Could you return every line of the records below that contains the word "down"?
── RECORD EXCERPTS ──
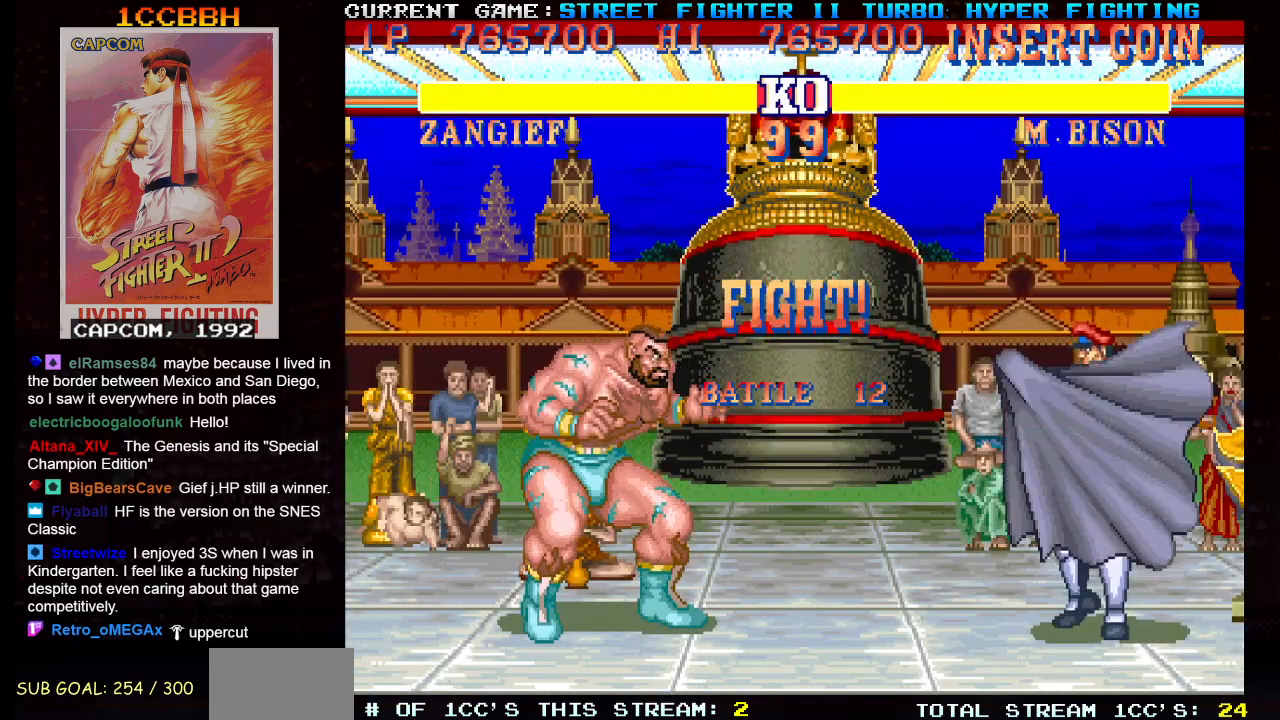
{"buttons": [], "left_stick": "up", "events": [[117, "TRIANGLE", "up"], [134, "R1", "up"], [134, "SQUARE", "up"], [384, "left_stick", "up"]]}
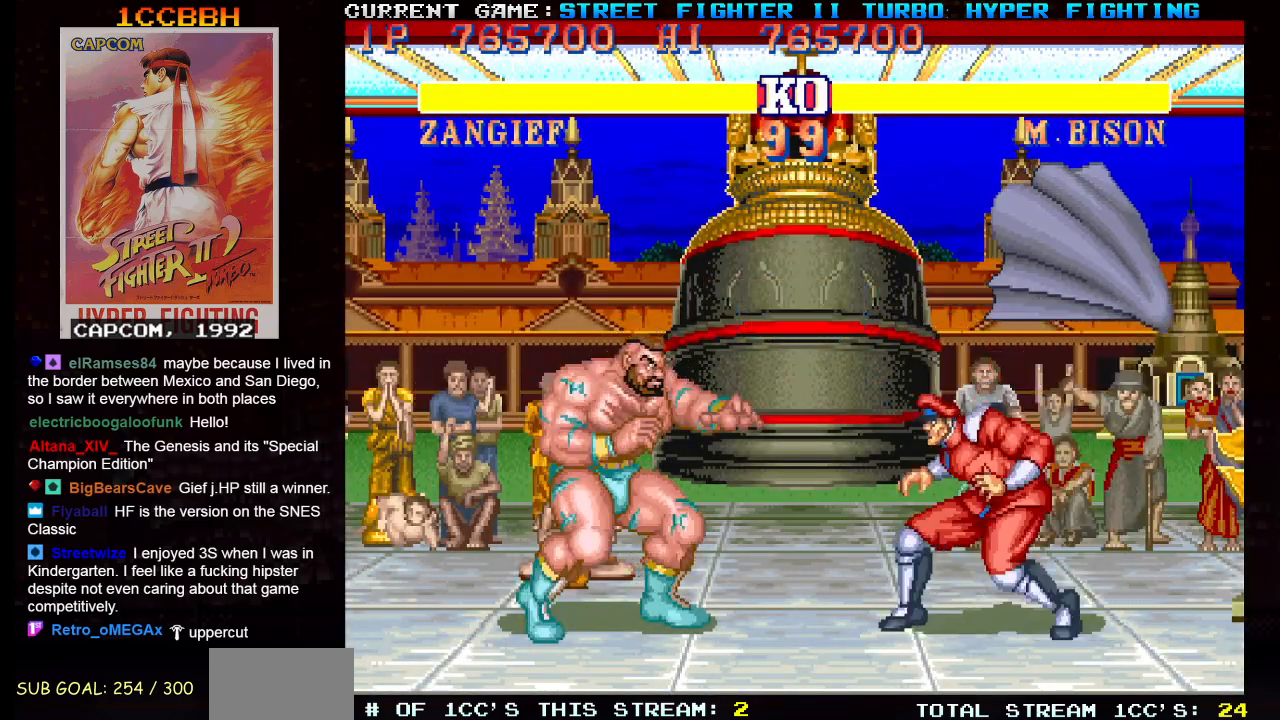
{"buttons": [], "left_stick": "up", "events": [[250, "R1", "down"], [384, "R1", "up"]]}
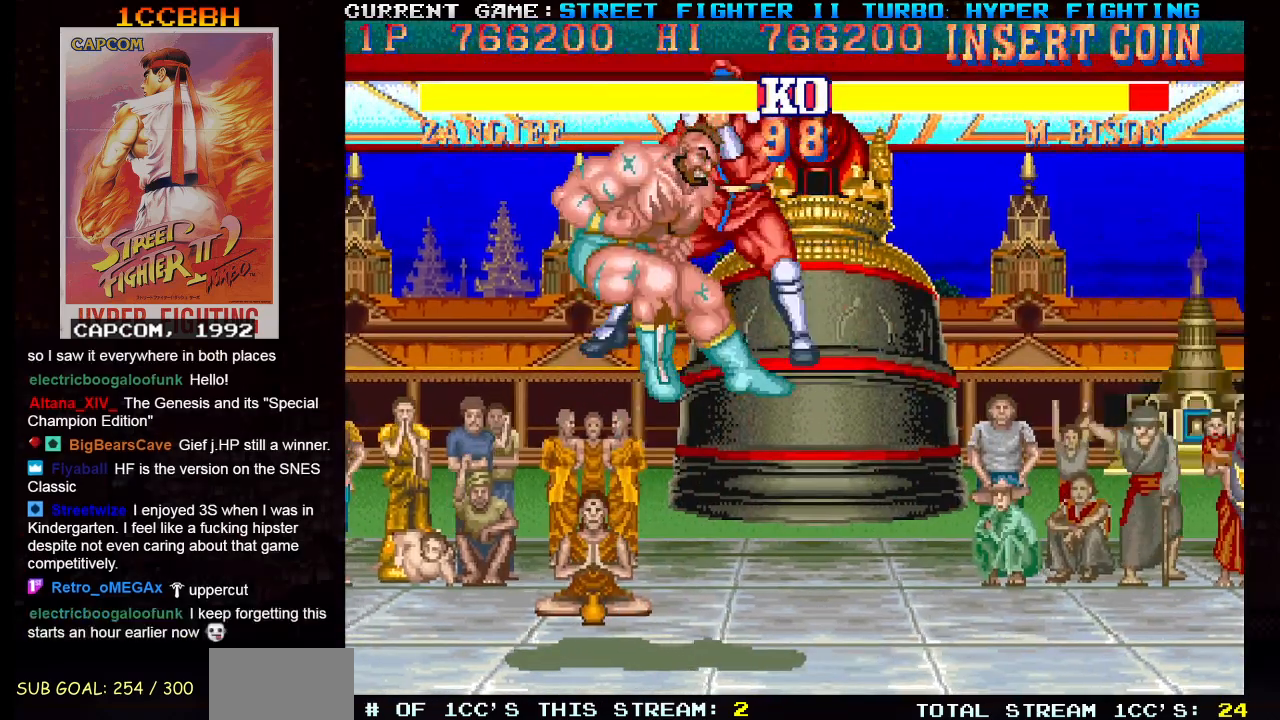
{"buttons": [], "left_stick": "up-right", "events": [[34, "left_stick", "center"], [251, "left_stick", "right"], [351, "left_stick", "up-right"]]}
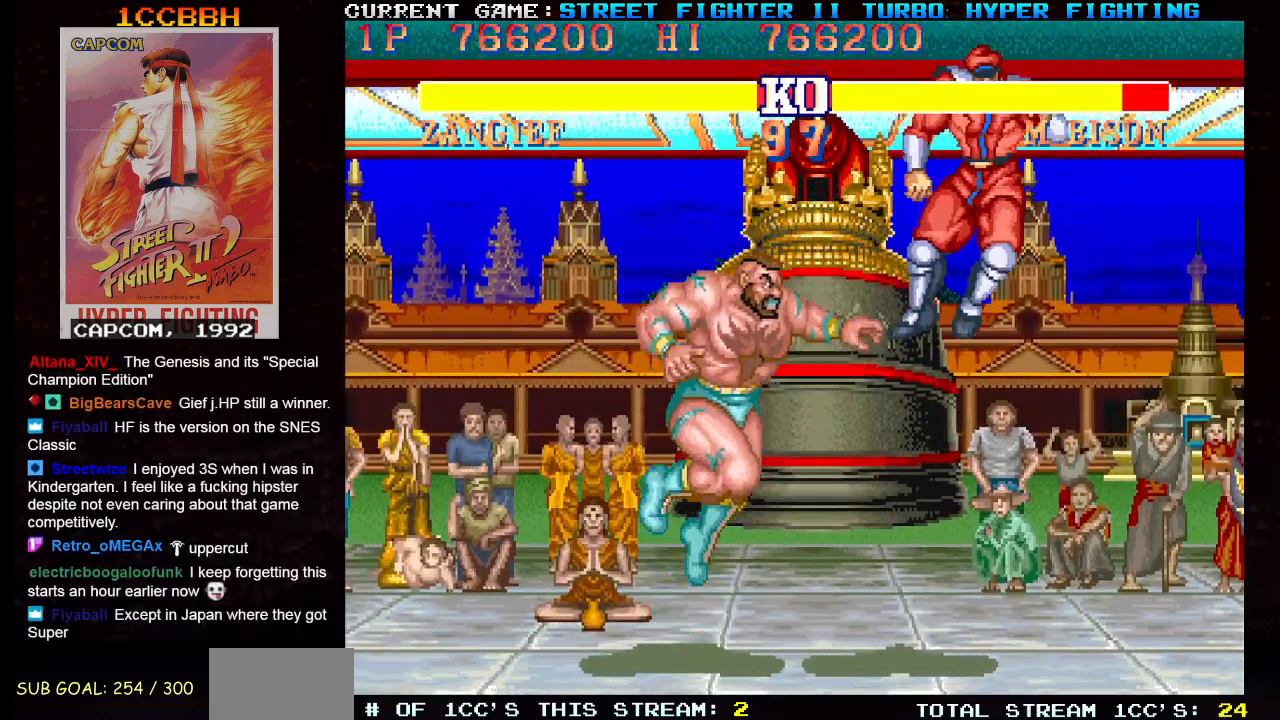
{"buttons": [], "left_stick": "down-left", "events": [[67, "left_stick", "down-left"], [83, "R1", "down"], [183, "R1", "up"]]}
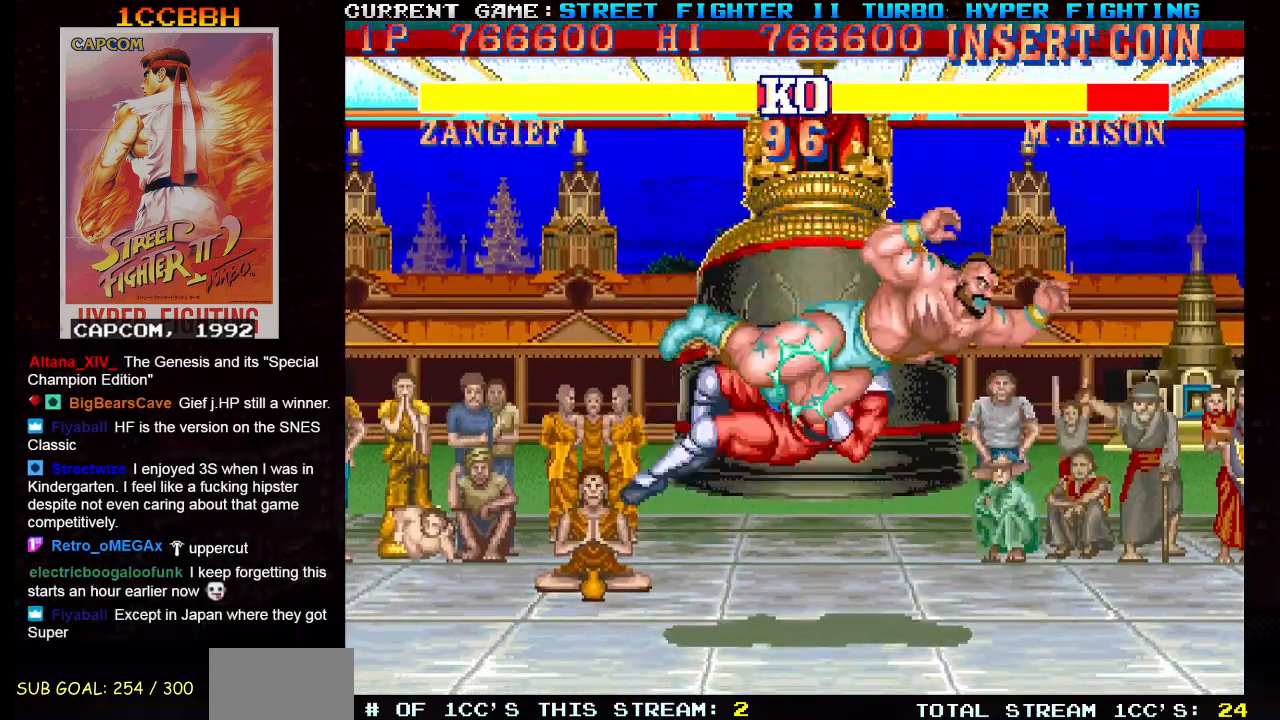
{"buttons": [], "left_stick": "left", "events": [[134, "left_stick", "center"], [451, "left_stick", "left"]]}
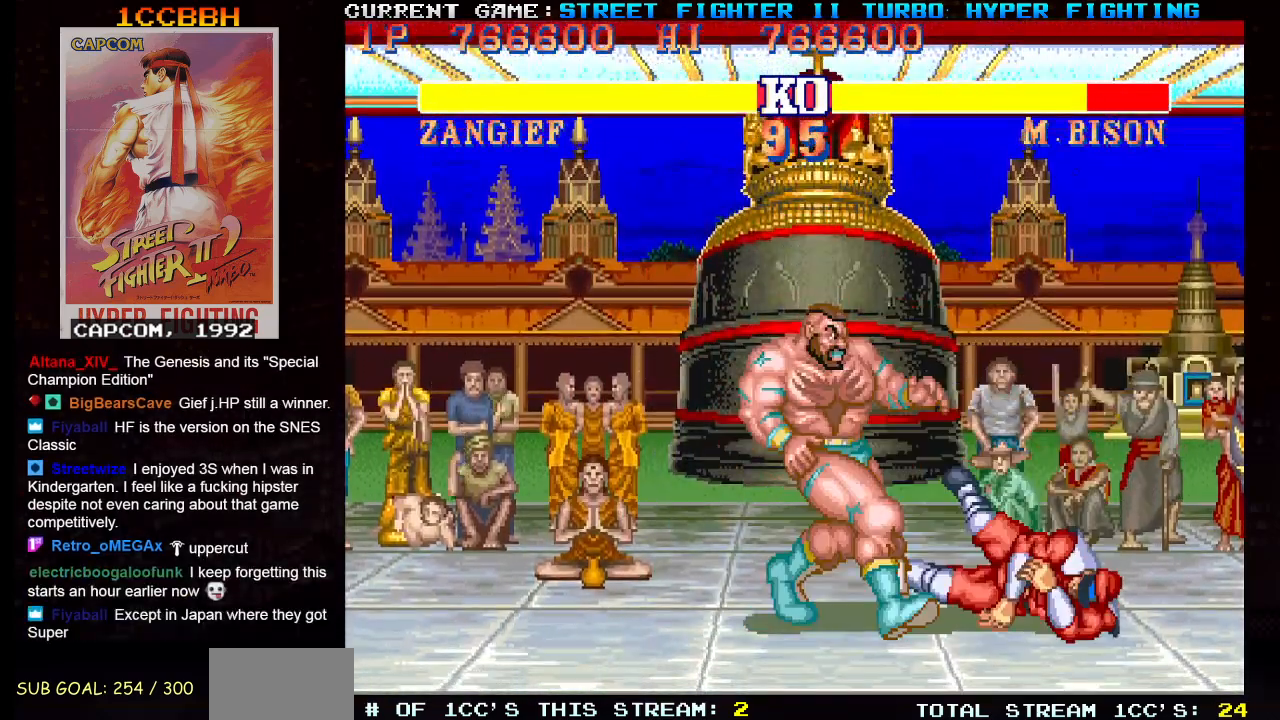
{"buttons": [], "left_stick": "up-right", "events": [[67, "left_stick", "center"], [150, "left_stick", "right"], [400, "left_stick", "up-right"]]}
───
• TASK RESPONSE:
{"buttons": [], "left_stick": "up", "events": [[250, "R1", "down"], [384, "R1", "up"]]}
{"buttons": [], "left_stick": "down-left", "events": [[67, "left_stick", "down-left"], [83, "R1", "down"], [183, "R1", "up"]]}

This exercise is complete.